The final piece came in the form of veteran reliever Jacob Palish. A graduate transfer from Stanford, the left-hander had been called upon in several of A&M's biggest moments this spring. Sunday was no different with a bases-loaded matchup against Texas' Ivan Melendez in the sixth.

Melendez, who led the nation during the regular season in RBIs and home runs, nearly sliced the lead in half as a 1-1 pitch just soared foul down the right-field line. On the next pitch, Palish made him pay with a strike at the knees for the punchout. The Aggies' dugout erupted while fans in burnt orange went silent. 
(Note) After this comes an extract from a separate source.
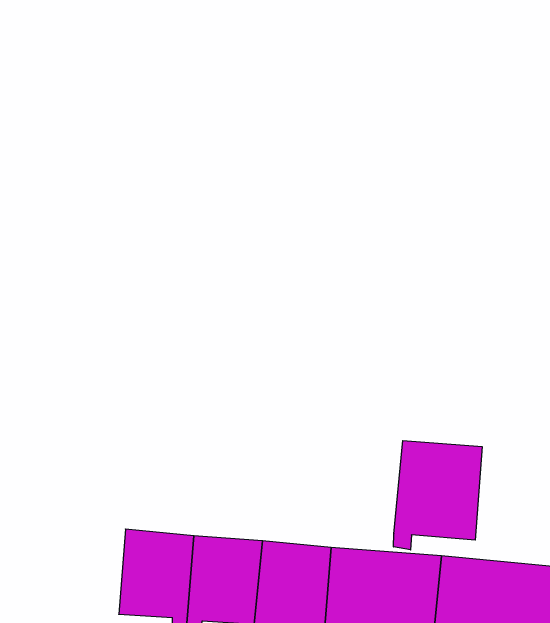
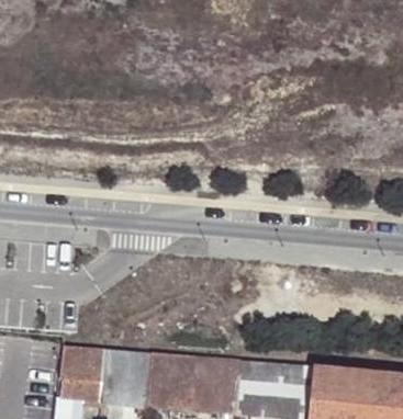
building: [394,441,482,550] -> none
building: none -> [59,344,107,404]

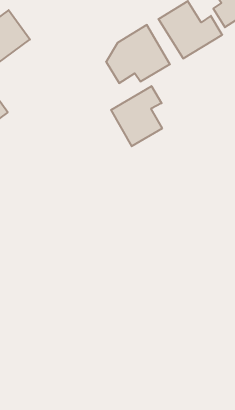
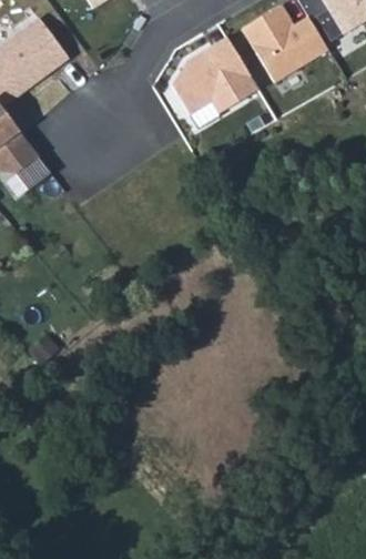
building: [111,86,162,146] -> none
“Honestly, I’m a little numb right now,” UT coach David Pierce said. “The Aggies were better than us today.”

Younger fans of the Texas-Texas A&M rivalry might not understand the ramifications of the victory. The Aggies and Longhorns often make noise on the football field, though its been over a decade since the two last met on the gridiron. All that will change no later than 2025 when they reunite in the SEC.
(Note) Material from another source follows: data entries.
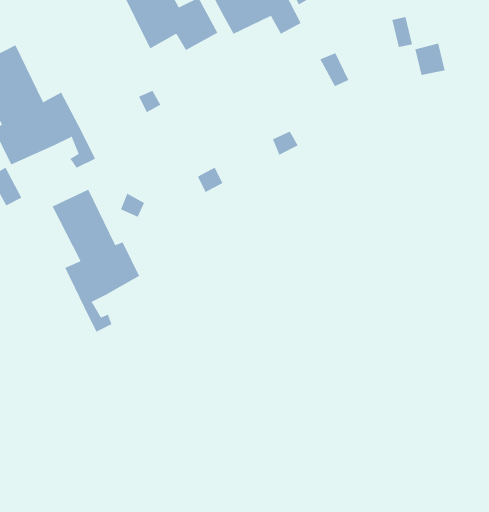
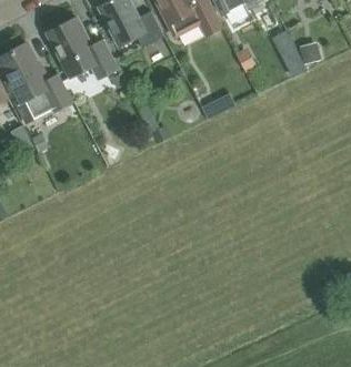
building: none -> [47,17,117,79]
building: [52,189,140,333] -> none

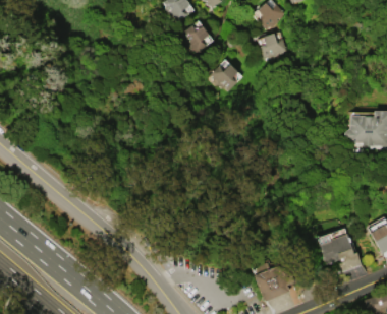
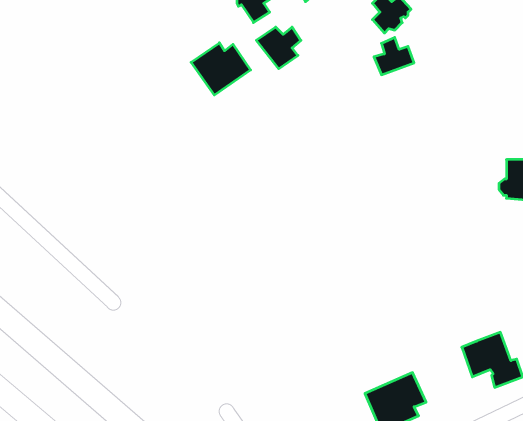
building: none -> [191,43,251,95]
building: [212,64,238,91] -> none

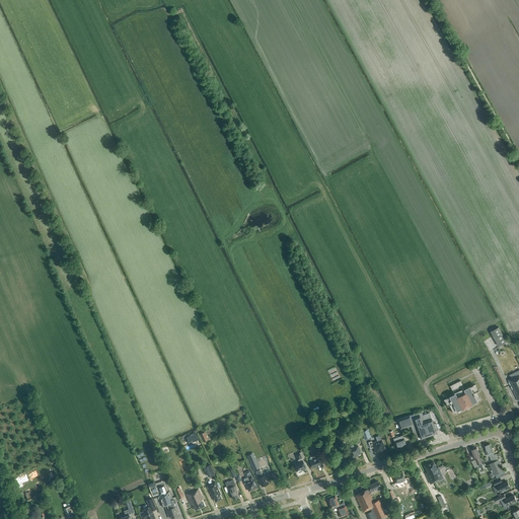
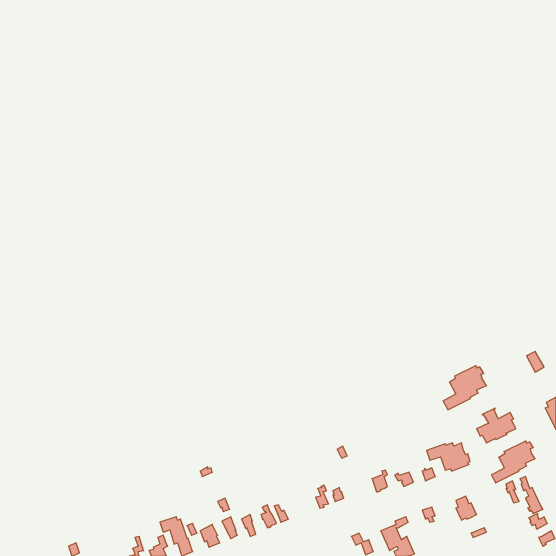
building: none -> [443,366,486,410]
building: none -> [492,441,535,483]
Dallas, a native of Aubrey, Texas, can remember having conversations with the Longhorns program coming out of high school. After electing to leave Lubbock, there wasn't a second phone call from Austin. Instead, there was one from Schlossnagle and the Aggies. 

Maybe the gusto of the Horns down meant more to Dallas than before. A win over a rival sends one team packing while another remains in contention for at least nine more innings. 

"When you're a little kid, you think about playing against your biggest rival on the biggest stage," Dallas said. "That's what happened today."

The Aggies will face Notre Dame in another elimination game on Tuesday at 1 p.m.